> **Page text**:
APPEAL from the Circuit Court of Sangamon County; the Hon. SIMON L. FRIEDMAN, Judge, presiding.


Virginia Seipel, appellee herein, was convicted of voluntary manslaughter in connection with the death of her husband, Jerry Dean Seipel, a member of the State Employee's Retirement System. Litigation over rights to his pension under the Illinois Pension Code (Ill. Rev. Stat. 1967, ch. 108 1/2, par. 1-101 et seq.) culminated in this court's decision that since it would be a fundamental injustice to allow Virginia Seipel to benefit by her own wrong she must be disqualified from receiving any benefits under her husband's State pension. At the same time this court ruled that Jerry Seipel's mother, whom he had attempted to designate as his beneficiary, could not take because of certain irregularities in the designation of beneficiary form. Thus, the proceeds of the pension, $7551.30, was ordered paid to the administrator of Jerry Seipel's estate. Seipel v. State Employees' Retirement System, 8 Ill. App.3d 182, 289 N.E.2d 288.

Entries in a dataset
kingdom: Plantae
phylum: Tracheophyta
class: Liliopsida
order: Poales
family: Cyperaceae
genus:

> **Task goal**: Continue the court opinion on the Seipel pension dispute, starting after its last sentence.

> **Task answer**:
The present appeal arose when the circuit court ruled that, notwithstanding the voluntary manslaughter conviction and this court's ruling in Seipel v. State Employees' Retirement System, Virginia Seipel was not disqualified from sharing in the proceeds of her husband's estate under the Illinois Probate Act. That ruling had the practical effect of making Virginia Seipel, as widow and heir to all of Jerry Dean Seipel's personalty, the sole beneficiary of the proceeds of his State pension. Florence Seipel, mother of Jerry Dean Seipel, and her children have appealed that decision as contrary to public policy and tending only to permit indirectly what this court has chosen explicitly to prohibit.

The Illinois Probate Act provides in section 15a:

"A person who is convicted of the murder of another shall not inherit from the murdered person or acquire as surviving spouse or otherwise under this Act any interest in the estate of the decedent by reason of the death, but the estate of the decedent descends and shall be distributed in the same manner as if the person who murdered the decedent died before the decedent." (Ill. Rev. Stat. 1973, ch. 3, par. 15a.)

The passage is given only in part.